We use [batch normalization](https://arxiv.org/abs/1502.03167) to normalize our data. The idea is simple: after using the activation function, normalize using whatever technique you prefer.

### Small recap

Since we've discussed so many aspects of layers that are used in CNNs, let's make sure some things are clear.  
I. So far, we've discussed about the fully-conected neural network, and the convolutional neural network. We know that there are tons of other architectures, which are arbitrarily chosen, named and used. Going forward, keep in mind that a certain architecture is rather characterized by the techniques used to approach a task, rather than a fixed order, number, and type of layers.  
II. The convolutional layer is the defining feature of CNNs. It allows us to extract local features from the input, giving us robustness against distortions and translations.  
III. The pooling layer is used to reduce the size of the feature maps. It's used to aggregate information, reducing dimensions in the process.  
IV. The weights of a CNN are the values of the kernels. They are trainable.  
V. The activation function is used to introduce non-linearity. It's usually placed after the convolution and before the pooling.  
VI. Dropout is used to avoid overfitting. It's used to randomly drop neurons from the network. It can be used on any kind of architecture or layer.  
VII. Normalization is used to ensure that the values of the neurons don't spiral out of control. It's usually used after the activation function.  
VIII. The fully-connected layer is used to combine the information extracted by the convolutional layers. It's used to produce the output. There are networks that don't use dense layers at the end. We call them FCN (Fully Convolutional Networks). We could also consider them encoders, since they encode the input into a series of numbers. !!!!!(to verify)  
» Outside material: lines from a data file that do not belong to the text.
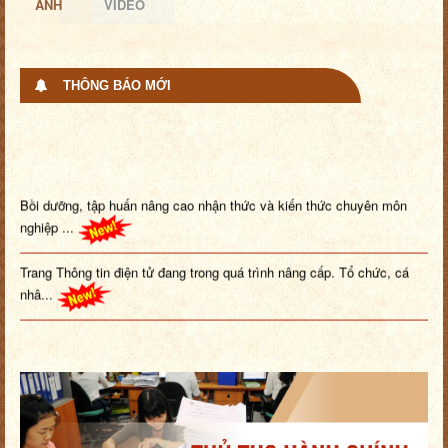
ẢNH
VIDEO
THÔNG BÁO MỚI
Bồi dưỡng, tập huấn nâng cao nhận thức và kiến thức chuyên môn
nghiệp ...
Trang Thông tin điện tử đang trong quá trình nâng cấp. Tổ chức, cá
nhâ...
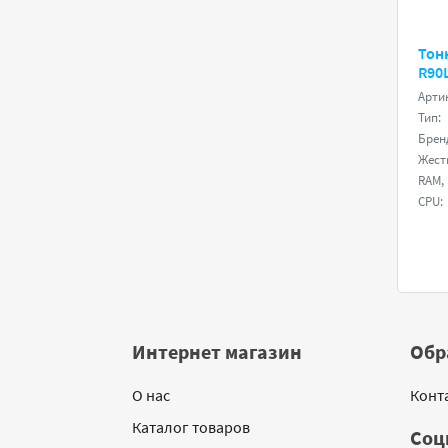
Тонк
R90
Арти
Тип:
Брен
Жестк
RAM, 
CPU:
Интернет магазин
Обр
О нас
Конт
Каталог товаров
Соц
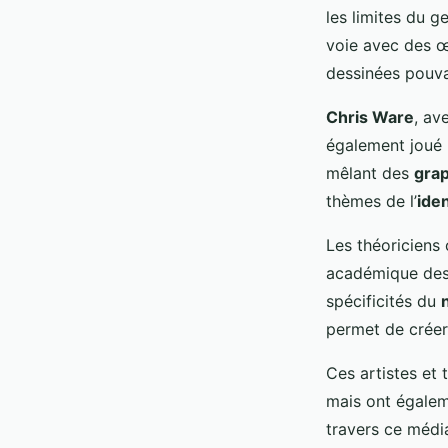
les limites du g
voie avec des œ
dessinées pouvai
Chris Ware
, av
également joué u
mêlant des
gra
thèmes de l’
iden
Les théoricien
académique de
spécificités du
permet de crée
Ces artistes et 
mais ont égalem
travers ce média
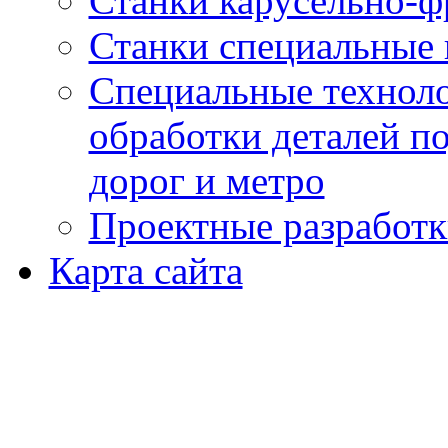
Станки карусельно-ф
Станки специальные 
Специальные техноло
обработки деталей п
дорог и метро
Проектные разработк
Карта сайта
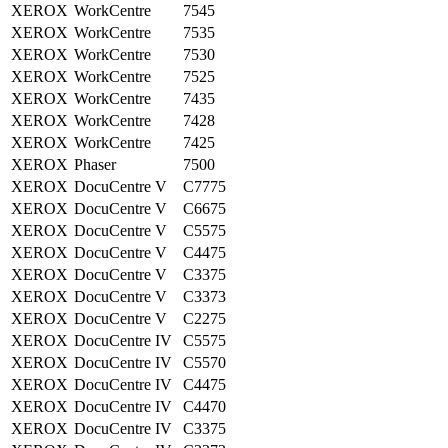
XEROX
WorkCentre
7545
XEROX
WorkCentre
7535
XEROX
WorkCentre
7530
XEROX
WorkCentre
7525
XEROX
WorkCentre
7435
XEROX
WorkCentre
7428
XEROX
WorkCentre
7425
XEROX
Phaser
7500
XEROX
DocuCentre V
C7775
XEROX
DocuCentre V
C6675
XEROX
DocuCentre V
C5575
XEROX
DocuCentre V
C4475
XEROX
DocuCentre V
C3375
XEROX
DocuCentre V
C3373
XEROX
DocuCentre V
C2275
XEROX
DocuCentre IV
C5575
XEROX
DocuCentre IV
C5570
XEROX
DocuCentre IV
C4475
XEROX
DocuCentre IV
C4470
XEROX
DocuCentre IV
C3375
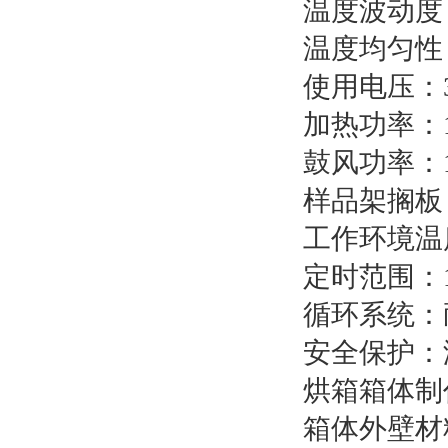
温度波动度：
温度均匀性：
使用电压：38
加热功率：1
鼓风功率：18
样品架搁板
工作环境温度
定时范围：1～
循环系统：
安全保护：
烘箱箱体制
箱体外壁材料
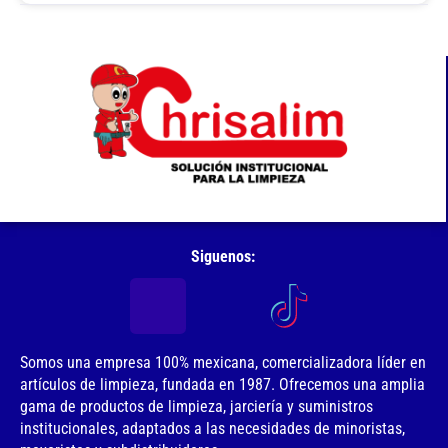
Siguenos:
Somos una empresa 100% mexicana, comercializadora líder en
artículos de limpieza, fundada en 1987. Ofrecemos una amplia
gama de productos de limpieza, jarciería y suministros
institucionales, adaptados a las necesidades de minoristas,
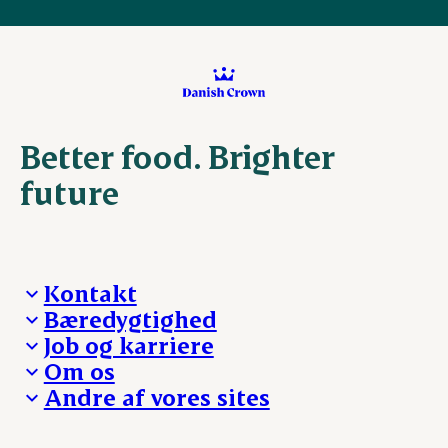
Better food. Brighter
future
Kontakt
Bæredygtighed
Besøg Danish Crown
Job og karriere
Presse og nyheder
Fra jord til bord
Om os
Reklamationer
Hverdagen
Arbejd med os
Andre af vores sites
Whistleblower
Ansvarlighed og nøgletal
Ledige stillinger
Hvem er vi
Øvrige henvendelser
Mød Danish Crown
Brand og visuel identitet
Andelsejere - gris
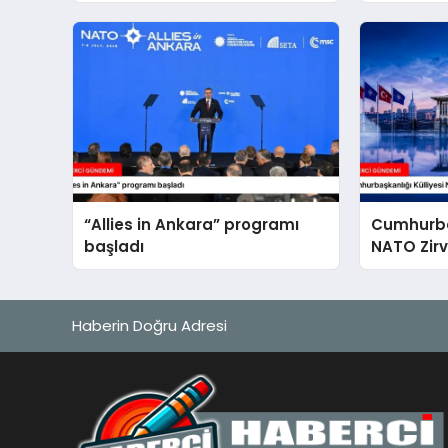
temsilcileri sunum yapacak
“Allies in Ankara” programı
Cumhurbaş
başladı
NATO Zirv
Haberin Doğru Adresi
With a recap of the recap, here is an architecture a CNN might use (not considering dimensions, just order of layers):  

INPUT -> CONV -> ACTIVATION -> POOL -> CONV -> ACTIVATION -> POOL -> CONV -> ACTIVATION -> POOL -> DENSE -> ACTIVATION -> DENSE -> ACTIVATION -> DENSE -> OUTPUT  

or  

INPUT -> CONV -> ACTIVATION -> CONV -> ACTIVATION -> CONV -> ACTIVATION -> POOL -> DENSE -> ACTIVATION -> DENSE -> ACTIVATION -> DENSE -> OUTPUT  

You get it by now. In practice, there are infinite ways to combine these building blocks. That's were experimenting comes into play. For example, certain architectures make use of skipping connections (certain values are used as input for layers that are not directly adjacent; e.g: sending half of the neurons' values from layer 2 to layer 9 directly; call it time-travel), or sending values multiple ways through the network (sending layer 2 neurons' values both to layer 3 and 9).

### A few more things

As we've seen, kernels are the weights of a CNN, meaning we want to train them. But know we can choose them by hand, and we saw how some results are actually interesting. Before CNNs and training kernels via backpropagation, we could call them *filters*, choose them by hand, and have them extract interesting features from images. The simplest example is edge detection, given certain orientations for lines. Let's look at some code:

In [1]:
# convolution filter types:
# 1. edge detection
# 2. sharpening
# 3. blurring
# 4. embossing

import numpy as np
import matplotlib.pyplot as plt
import matplotlib.image as mpimg
import cv2

One important question might come to mind while reading this chapter: what about color images? What do we do when we have 3 channels of values for each pixel?  
The answer is simple: we use 3 kernels, one for each channel. We then combine the results of the 3 kernels, using a technique called *channel fusion*. The most common technique is to sum the results of the 3 kernels. We can also use other techniques, such as concatenation, or element-wise multiplication.!!! ( verify)

Due to vectorization / parallelization, we don't actually have to worry about dimensions, since matrix multiplications help us, as long as we get our formulas in check. Of course, frameworks do the heavy lifting for us, but we're here to learn the inner workings.